Start of AVAILABLE DATA

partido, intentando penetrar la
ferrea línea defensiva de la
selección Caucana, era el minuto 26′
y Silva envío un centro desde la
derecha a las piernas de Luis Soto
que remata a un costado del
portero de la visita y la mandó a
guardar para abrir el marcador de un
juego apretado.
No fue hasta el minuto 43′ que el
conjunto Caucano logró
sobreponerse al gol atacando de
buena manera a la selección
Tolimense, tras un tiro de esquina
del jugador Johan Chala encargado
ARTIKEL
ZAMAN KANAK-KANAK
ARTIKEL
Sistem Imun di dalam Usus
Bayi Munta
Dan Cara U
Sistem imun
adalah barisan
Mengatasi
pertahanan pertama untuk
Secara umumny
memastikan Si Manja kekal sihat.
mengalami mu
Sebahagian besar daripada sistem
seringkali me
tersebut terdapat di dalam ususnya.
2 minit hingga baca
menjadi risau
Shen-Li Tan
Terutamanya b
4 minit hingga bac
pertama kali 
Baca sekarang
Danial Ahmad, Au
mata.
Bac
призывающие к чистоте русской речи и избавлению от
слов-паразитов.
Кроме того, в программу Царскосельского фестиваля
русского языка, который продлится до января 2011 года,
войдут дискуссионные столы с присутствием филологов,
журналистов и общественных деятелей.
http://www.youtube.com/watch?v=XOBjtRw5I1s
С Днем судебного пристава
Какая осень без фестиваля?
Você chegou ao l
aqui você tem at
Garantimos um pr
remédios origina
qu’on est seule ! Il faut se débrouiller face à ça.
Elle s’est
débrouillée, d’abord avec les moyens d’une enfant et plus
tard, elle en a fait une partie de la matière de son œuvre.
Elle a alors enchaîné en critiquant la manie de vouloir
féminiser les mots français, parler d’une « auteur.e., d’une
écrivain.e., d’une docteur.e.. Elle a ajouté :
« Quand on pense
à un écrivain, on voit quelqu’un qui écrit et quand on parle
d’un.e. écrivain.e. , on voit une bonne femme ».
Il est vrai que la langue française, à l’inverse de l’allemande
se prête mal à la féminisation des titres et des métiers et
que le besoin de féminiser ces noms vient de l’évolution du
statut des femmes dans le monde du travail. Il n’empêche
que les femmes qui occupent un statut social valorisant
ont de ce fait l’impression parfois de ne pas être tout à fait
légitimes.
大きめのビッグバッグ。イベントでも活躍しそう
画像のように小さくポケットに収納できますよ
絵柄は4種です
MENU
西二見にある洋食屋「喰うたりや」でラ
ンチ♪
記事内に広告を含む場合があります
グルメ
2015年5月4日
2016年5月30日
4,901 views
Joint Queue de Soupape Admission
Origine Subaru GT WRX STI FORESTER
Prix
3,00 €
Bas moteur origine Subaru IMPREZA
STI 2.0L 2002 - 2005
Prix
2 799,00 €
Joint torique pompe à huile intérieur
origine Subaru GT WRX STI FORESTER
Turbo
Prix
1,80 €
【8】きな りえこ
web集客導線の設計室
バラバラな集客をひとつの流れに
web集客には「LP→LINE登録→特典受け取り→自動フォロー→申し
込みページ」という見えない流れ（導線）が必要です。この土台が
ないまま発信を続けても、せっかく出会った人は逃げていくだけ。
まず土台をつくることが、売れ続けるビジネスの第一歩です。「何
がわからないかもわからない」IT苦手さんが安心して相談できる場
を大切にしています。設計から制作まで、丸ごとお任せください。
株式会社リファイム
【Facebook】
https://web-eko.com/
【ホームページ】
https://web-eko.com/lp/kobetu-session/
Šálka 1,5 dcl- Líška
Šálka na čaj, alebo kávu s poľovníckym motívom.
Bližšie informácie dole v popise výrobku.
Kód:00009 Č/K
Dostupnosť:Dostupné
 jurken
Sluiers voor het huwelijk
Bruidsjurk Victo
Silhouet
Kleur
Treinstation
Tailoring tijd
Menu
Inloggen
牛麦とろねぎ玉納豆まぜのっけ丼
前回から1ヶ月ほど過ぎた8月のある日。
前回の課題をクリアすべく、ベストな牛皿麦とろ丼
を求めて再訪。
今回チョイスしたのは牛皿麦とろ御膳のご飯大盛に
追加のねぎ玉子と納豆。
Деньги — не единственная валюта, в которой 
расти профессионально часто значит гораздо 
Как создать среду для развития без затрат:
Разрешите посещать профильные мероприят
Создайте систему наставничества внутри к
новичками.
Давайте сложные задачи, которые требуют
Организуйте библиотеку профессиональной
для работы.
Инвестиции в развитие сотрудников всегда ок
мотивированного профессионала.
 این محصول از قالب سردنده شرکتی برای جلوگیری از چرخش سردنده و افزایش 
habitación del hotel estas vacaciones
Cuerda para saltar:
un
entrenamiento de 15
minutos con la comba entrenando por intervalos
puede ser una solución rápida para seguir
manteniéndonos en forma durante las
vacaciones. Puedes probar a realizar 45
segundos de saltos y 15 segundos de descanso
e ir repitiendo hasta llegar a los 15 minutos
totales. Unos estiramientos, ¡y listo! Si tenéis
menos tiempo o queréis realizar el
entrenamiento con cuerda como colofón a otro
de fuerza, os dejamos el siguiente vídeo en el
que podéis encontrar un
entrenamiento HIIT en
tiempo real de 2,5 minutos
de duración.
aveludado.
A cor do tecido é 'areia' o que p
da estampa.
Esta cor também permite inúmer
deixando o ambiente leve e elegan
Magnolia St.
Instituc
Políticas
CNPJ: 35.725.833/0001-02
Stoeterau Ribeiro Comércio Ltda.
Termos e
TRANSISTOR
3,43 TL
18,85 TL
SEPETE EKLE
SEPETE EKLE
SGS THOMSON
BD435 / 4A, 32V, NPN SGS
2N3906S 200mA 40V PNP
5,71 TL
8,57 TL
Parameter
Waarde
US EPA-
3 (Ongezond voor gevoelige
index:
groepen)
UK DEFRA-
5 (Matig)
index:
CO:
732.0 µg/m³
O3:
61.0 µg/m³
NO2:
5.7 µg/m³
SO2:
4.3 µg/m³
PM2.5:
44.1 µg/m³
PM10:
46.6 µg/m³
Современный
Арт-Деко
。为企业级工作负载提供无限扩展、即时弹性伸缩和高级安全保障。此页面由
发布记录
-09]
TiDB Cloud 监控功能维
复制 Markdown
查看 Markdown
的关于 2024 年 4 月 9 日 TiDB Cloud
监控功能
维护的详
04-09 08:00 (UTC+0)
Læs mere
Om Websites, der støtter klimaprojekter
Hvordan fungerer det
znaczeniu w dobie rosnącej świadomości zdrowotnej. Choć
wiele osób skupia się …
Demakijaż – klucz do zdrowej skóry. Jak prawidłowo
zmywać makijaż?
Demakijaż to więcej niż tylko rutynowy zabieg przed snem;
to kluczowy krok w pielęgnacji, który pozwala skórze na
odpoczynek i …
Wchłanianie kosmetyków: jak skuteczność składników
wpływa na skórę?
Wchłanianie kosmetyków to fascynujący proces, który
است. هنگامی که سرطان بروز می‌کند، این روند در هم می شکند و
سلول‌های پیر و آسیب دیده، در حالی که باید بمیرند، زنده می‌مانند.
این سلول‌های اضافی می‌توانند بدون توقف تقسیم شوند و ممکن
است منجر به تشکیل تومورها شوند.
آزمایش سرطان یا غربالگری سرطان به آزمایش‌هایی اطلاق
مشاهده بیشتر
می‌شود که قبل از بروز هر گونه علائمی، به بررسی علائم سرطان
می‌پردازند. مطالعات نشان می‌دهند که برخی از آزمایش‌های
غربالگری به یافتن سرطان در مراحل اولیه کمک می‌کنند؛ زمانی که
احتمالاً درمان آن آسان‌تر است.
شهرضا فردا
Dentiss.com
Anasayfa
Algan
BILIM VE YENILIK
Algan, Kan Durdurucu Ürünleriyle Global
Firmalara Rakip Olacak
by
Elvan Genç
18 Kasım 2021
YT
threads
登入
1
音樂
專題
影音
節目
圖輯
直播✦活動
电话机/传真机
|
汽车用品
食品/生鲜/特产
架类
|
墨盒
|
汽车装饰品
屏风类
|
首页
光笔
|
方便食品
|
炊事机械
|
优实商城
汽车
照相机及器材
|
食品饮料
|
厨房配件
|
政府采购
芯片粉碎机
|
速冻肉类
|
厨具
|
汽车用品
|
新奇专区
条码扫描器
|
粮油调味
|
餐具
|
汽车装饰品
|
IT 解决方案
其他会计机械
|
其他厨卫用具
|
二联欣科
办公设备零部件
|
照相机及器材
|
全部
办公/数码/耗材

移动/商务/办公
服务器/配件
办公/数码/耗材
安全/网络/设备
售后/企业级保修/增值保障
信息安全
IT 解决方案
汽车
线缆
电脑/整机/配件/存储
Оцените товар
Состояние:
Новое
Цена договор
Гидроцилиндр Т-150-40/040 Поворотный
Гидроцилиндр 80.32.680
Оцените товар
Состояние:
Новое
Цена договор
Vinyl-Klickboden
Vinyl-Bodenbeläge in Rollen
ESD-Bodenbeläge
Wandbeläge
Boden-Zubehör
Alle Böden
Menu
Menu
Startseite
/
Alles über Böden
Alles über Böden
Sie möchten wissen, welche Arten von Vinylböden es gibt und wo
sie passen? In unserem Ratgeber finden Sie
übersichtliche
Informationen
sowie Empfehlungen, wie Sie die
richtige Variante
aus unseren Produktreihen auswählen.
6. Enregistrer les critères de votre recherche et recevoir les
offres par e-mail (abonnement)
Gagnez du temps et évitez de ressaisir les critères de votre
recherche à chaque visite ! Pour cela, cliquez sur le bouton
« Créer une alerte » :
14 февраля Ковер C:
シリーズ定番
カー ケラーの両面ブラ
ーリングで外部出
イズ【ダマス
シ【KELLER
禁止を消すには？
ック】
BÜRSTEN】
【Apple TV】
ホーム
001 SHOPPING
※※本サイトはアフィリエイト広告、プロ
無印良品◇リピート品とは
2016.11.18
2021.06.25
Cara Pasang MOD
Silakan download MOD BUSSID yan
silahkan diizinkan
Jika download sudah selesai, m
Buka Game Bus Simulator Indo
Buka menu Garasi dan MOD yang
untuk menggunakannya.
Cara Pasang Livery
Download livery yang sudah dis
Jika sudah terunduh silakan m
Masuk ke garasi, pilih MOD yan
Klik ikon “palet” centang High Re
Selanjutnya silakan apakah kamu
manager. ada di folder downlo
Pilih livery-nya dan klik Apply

End of AVAILABLE DATA

### WHAT IS NEEDED
Extract, word for word, the lines running from the start of the records through the line that contains "No fue hasta el minuto 43′ que el", and include that line.

### TASK OUTPUT
partido, intentando penetrar la
ferrea línea defensiva de la
selección Caucana, era el minuto 26′
y Silva envío un centro desde la
derecha a las piernas de Luis Soto
que remata a un costado del
portero de la visita y la mandó a
guardar para abrir el marcador de un
juego apretado.
No fue hasta el minuto 43′ que el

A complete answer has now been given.